5.5 Manage the identity and access provisioning lifecycle

  • Account access review (user, system service)
  • Provisioning and deprovisioning (on/off boarding and transfers)
  • Role definition (people assigned to new roles)
  • Privilege escalation (managed service accounts, use of sudo, minimizing its use)

Identity and Access Provisioning Lifecycle

How do we create, manage and delete accounts?  We must have a process and we must have a policy.

  • Provisioning – how do we create the accounts and what privileges do we assign each one.? We must protect this function or else unauthorized users can create accounts and give themselves access.
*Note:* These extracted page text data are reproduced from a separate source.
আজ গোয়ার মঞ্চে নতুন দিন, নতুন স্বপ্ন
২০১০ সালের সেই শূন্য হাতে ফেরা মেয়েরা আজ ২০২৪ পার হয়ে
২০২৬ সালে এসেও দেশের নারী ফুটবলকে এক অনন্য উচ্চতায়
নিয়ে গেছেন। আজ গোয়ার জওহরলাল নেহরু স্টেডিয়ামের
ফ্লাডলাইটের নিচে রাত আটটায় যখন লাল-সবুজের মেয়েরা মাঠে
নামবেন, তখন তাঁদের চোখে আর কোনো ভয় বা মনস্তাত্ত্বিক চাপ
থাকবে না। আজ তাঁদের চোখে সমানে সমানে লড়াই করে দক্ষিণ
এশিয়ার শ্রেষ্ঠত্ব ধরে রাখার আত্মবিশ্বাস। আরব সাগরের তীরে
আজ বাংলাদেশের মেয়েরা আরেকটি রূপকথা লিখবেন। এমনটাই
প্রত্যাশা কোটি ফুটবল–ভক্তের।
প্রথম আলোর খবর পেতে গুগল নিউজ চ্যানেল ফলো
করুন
    • There must be a procedure to enroll a new account and establish factors to authenticate the user

    • The enrollment procedure must be proper.  We must confirm the legal identity of the user.  We might perform background checks and verify identification.

    • HR might place the request for the account after the user is hired

    • If there are many users, we might control access via groups.  Then we must make sure that the user is assigned to the correct groups.  A user is assigned to groups based on his role in the organization.
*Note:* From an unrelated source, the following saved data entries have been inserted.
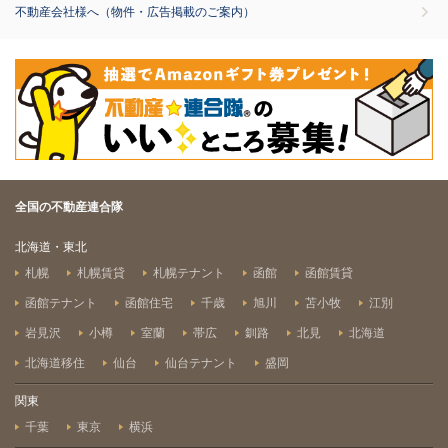
不動産会社様へ（物件・広告掲載のご案内）
全国の不動産連合隊
北海道・東北
札幌
札幌賃貸
札幌テナント
函館
函館賃貸
函館テナント
函館住宅
千歳
旭川
苫小牧
江別
岩見沢
小樽
室蘭
帯広
釧路
北見
北海道
北海道移住
仙台
仙台テナント
盛岡
関東
千葉
東京
横浜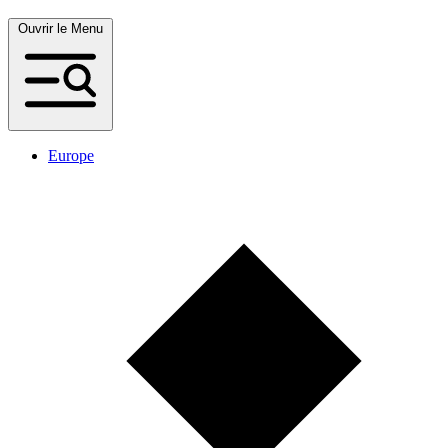
Ouvrir le Menu
Europe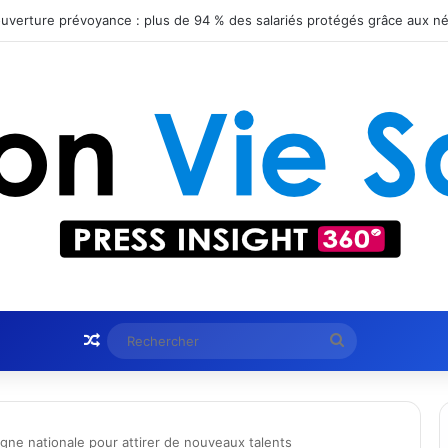
 obtient le statut Certified B Corporation™
Article Aléatoire
Rechercher
ne nationale pour attirer de nouveaux talents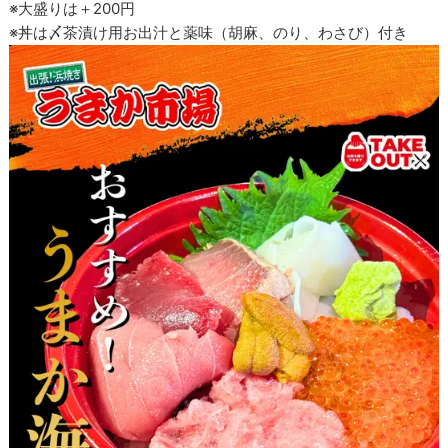
※大盛りは＋200円
※丼は〆茶漬け用お出汁と薬味（胡麻、のり、わさび）付き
    • The user must agree to the acceptable use policy before being given the account

  • System Accounts – we may need to create accounts for specific system services or applications

    • An administrator’s approval should be required

    • The accounts should have only the specific privileges required by their application

    • We should create a separate account for each application.  Applications should not share accounts.

    • The accounts should be reviewed regularly.
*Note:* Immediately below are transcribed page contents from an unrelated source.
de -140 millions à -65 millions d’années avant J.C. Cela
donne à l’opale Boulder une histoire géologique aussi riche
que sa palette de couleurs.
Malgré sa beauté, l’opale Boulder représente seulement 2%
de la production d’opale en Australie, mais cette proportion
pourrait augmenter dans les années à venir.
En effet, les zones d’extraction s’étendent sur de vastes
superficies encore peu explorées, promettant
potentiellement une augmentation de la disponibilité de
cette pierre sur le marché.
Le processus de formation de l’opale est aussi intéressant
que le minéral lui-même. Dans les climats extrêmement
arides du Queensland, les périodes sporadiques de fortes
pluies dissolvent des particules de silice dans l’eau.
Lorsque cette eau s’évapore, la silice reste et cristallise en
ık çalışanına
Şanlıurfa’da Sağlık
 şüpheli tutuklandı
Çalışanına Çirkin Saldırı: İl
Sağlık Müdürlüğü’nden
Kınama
  • Maintenance – can we verify that this user still requires access to all the privileges required, and take away the ones that are not required?

    • Creeping privileges – when the user account slowly accumulates privileges because new ones are given as job descriptions change, but older ones are not taken away

    • We can disable inactive accounts automatically

  • Revocation – we should disable the account when the user is terminated

    • We should disable the account before we tell the user – maybe during the exit interview, so that they cannot cause damage

    • We might not delete the account because we want to retain the data

    • We might set an automatic expiry date on the account for a short-term user

sudo is a UNIX command that allows a normal user to execute a privileged command as if he was a root user.  The problem with sudo

  • People run commands with sudo when they don’t need to.  Some commands do not need to run under the privileged mode.  The privileged mode exposes the system to risk if there are bugs in the system.

  • When you type sudo, UNIX gives your regular user account privileged access for 15 minutes.  During this time, you can run dangerous commands without needing to type in your password.